JBL Tour Pro 2 hands-on: Putting earbud controls on a touchscreen case

All of the features of the company's app without touching your phone.

Billy Steele/Engadget

JBL is showing off several models of true wireless earbuds at CES, but perhaps the most interesting is the Tour Pro 2. This premium set comes with a "smart" case that features a touchscreen display on the outside. That 1.45-inch LED panel gives you access to the core features of the JBL One app, including noise cancellation modes, EQ presets, volume and track controls. The display will also show you battery info for each earbud and the case individually, along with the current time. Those four items line the top while the other tools are available by swiping across screens.

The display turns on when you open the case or when you tap it, and then you unlock it with a swipe. As you might expect, the touchscreen automatically turns off after a few seconds and JBL has thrown in brightness and wallpaper customization for good measure. Another item the Tour Pro 2 case offers is message and social notifications, but the display doesn't actually show any text for those. It will just let you know you have something waiting.

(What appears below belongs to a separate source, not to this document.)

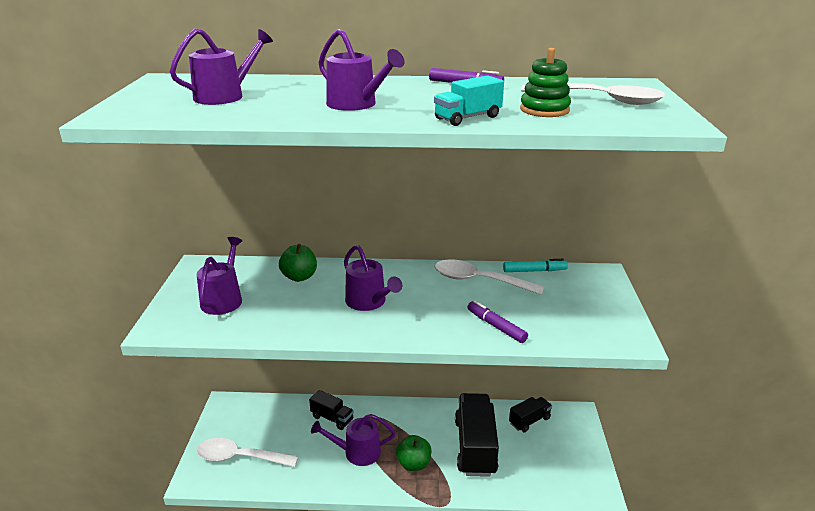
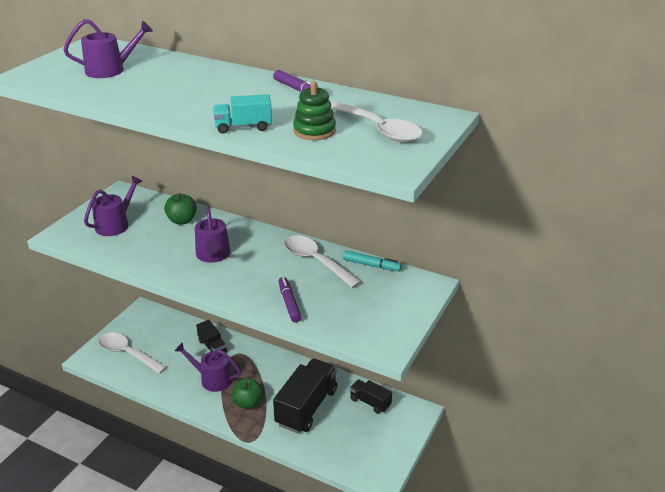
camera: 25 degrees right, 5 degrees up
(356, 104) = (185, 96): purple watering can -> none
(529, 421) = (370, 402): black truck -> black truck turned 135 degrees counterclockwise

The touchscreen case is on the larger side for a set of true wireless earbuds, but not drastically so. It's noticeably bigger than most of JBL's lineup, but definitely not the largest I've seen. Of course, the larger stature is understandable since the company needed more room to accommodate a bigger battery for the display. Despite the extra power consumption, JBL is still promising battery life you'd expect in active noise canceling (ANC) buds: up to 8 hours with it on, up to 10 with it off. Plus, the case offers wireless charging and the quick-charge feature gives you four hours of listening in 15 minutes.

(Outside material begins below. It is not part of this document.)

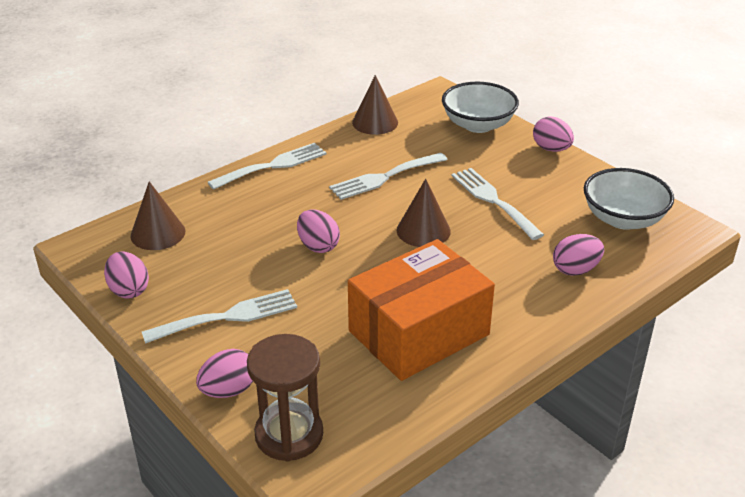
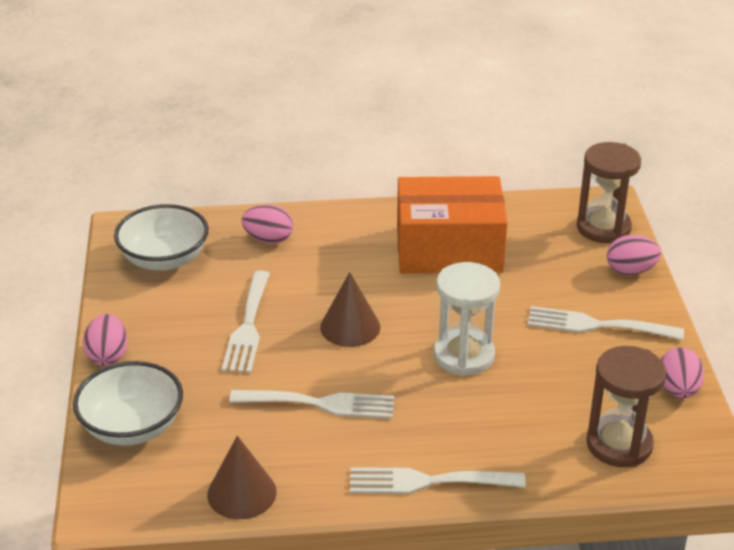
camera: 145 degrees left, 0 degrees up
(158, 233) = (619, 444): brown cone -> brown hourglass
(318, 246) = (464, 355): pink egg -> white hourglass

JBL is touting the convenience of not having to look at your phone for the "smart" case with the Tour Pro 2. Of course, you'll still have to carry the case with you and you'll have to stay within Bluetooth range of your connected device. I think the concept could have potential, but I'll need to spend some time doing "regular" everyday things to properly gauge the utility. There are things available on the display that you can't access directly on the earbuds and that you will otherwise have to tap into JBL's app to change, so it could conceivably save you a few seconds.

I'll have to wait until the $250 Tour Pro 2 arrives this spring to judge the audio quality as I wasn't able to do so during a brief CES demo. However, the company has a solid track record in that department so I expect its latest premium set will handle listening habits just fine.